My regional in Europe has no concessions for seniority...our reserve (we call it standby) is sprinkled throughout the roster and duties are allocated randomly within the rules and to keep annual duty/flight hours similar for everybody. I'm pretty senior so I'd like to think my loyalty would mean I get an easy ride, but it's the fairest system I suppose for everybody. Good luck with Widget Co. We don't have any Big Daddy to flow up to so the end game for us is to leave an go elsewhere but the market in Europe is slooooooowly beginning to improve!

dph said...

Sam: I was talking with another economist dude here at work (I work in a finance related role) and we were discussing the relative watering down of unions in North America and why unionization efforts were failing to draw younger workers or non-traditional industries.

I hypothesized that one of the reasons is exactly what you talked about. I have a friend at Air Canada and their union did the same thing to their incoming workers - hosed them to keep big time benefits for senior guys. And then the old guys were complaining that the young punks weren't toeing the company line like a good little soldiers.

Some unions are better than others when it comes to this aspect, and corporations have certainly done there share of making unions irrelevent, but if you want to political power, you need to have the younger demographic at least on your side, not seeing you as a rigged game to make sure the guy who got in 10 years ago gets his leaving nothing for you.

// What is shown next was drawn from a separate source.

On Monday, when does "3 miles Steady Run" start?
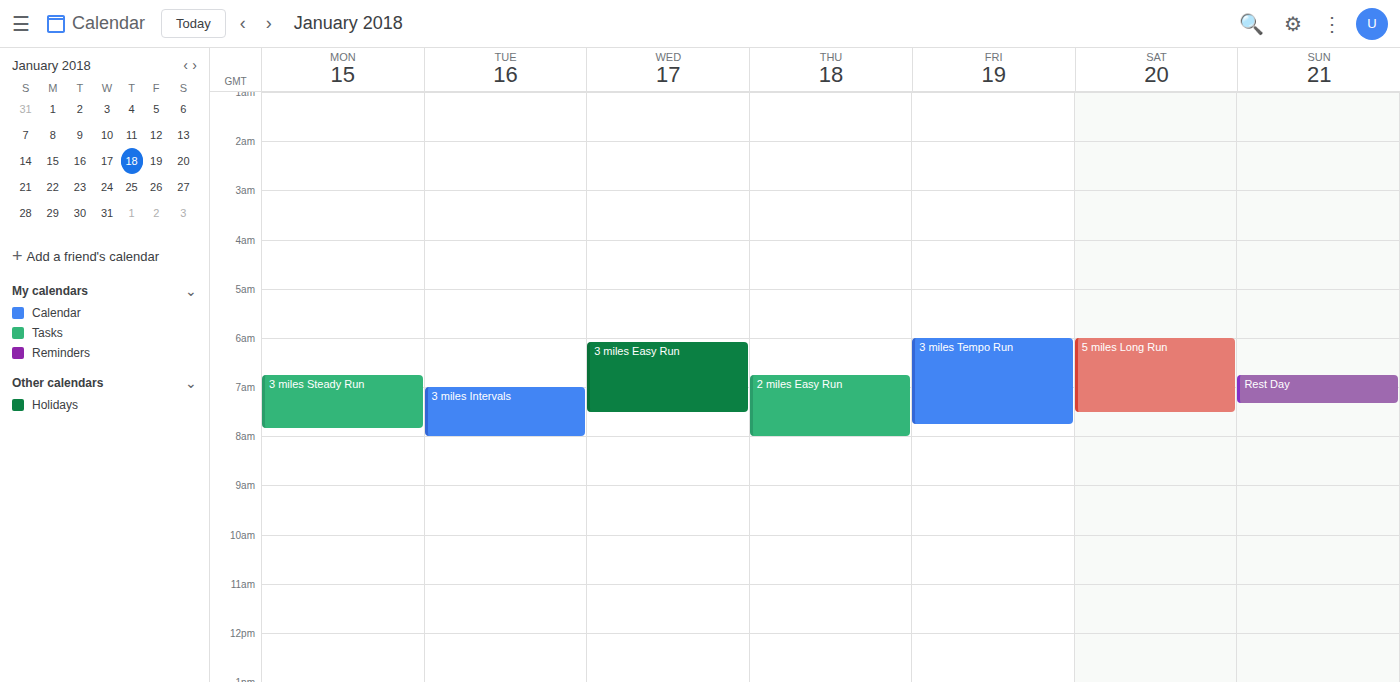
6:45 AM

I've read some of your other notes on being active in your pilot group, and I think that's great. This kind of leadership is what's needed to keep the organized labour relevent to all generations.

Anonymous said...

That is one aspect of the job that scares me away from pursuing it... The high pressure pass/fail keep your house/lose your shirt scenarios. I didn't know about the "checkride support" role... God, it's bad enough to have to do the actual checkride time and time again, but this too? It could be justified when it paid 100k or more, but for 16k a yr? I slip further and further away from my childhood dream... Been a tough road.

Dan

Anonymous said...

So...just received my June 2013 "Flying" magazine. I knew I picked my flying blogs well. Nice article.

Sam said...

Thanks :-) I alluded to it in a post last month but it ended up being in the June issue instead of May as originally planned. I've been subscribing to & reading Flying since I was 13 (1994) so it was pretty exciting to have a piece published in its pages.

Sam said...

dph-- Some astute observations, and closely related to the issues I have with our big pilot union, ALPA. They've sold out my generation time and time again with the encouragement and continuation of small-gauge outsourcing, while telling us it's for our own good. My opinions there could fill an entire post, and probably will at some point.

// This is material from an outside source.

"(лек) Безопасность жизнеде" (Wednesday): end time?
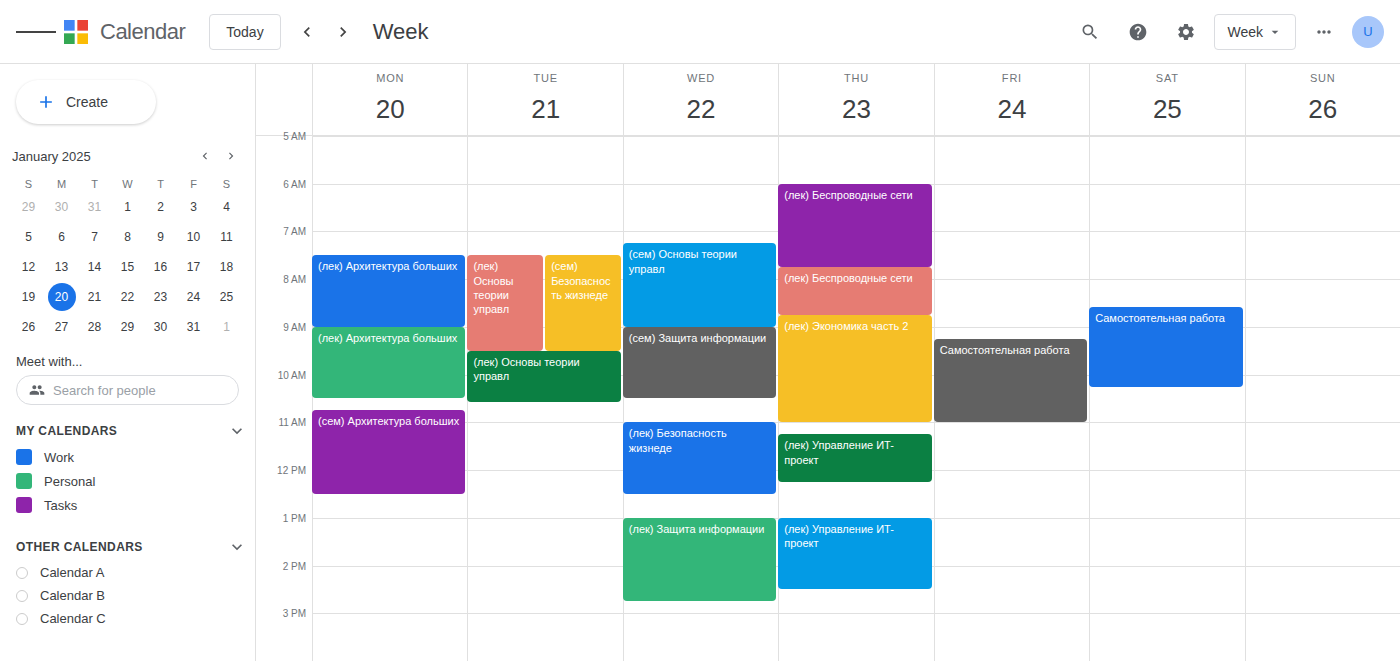
12:30 PM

Dan-- Sorry I didn't respond to this sooner. That should be the last thing that would keep you from an airline career. If you're able to pass your FAA checkrides through CPL-AMEL & CFI, you'll be able to pass airline checkrides. And you can have a bust or two throughout your career without losing your job at most carriers, so long as your record is otherwise decent. Yeah, your job is theoretically at risk, but I mostly use that as a motivation to study - I never think about it during the checkride itself. Having to do it on zero notice while on reserve is crappy, but I think we're one of very few regionals who do that. Horizon certainly didn't.

IFR Pilot said...

Fantastic article in Flying, Sam. Well written, nice blend of different subject matters. Kudos to you for a job well done!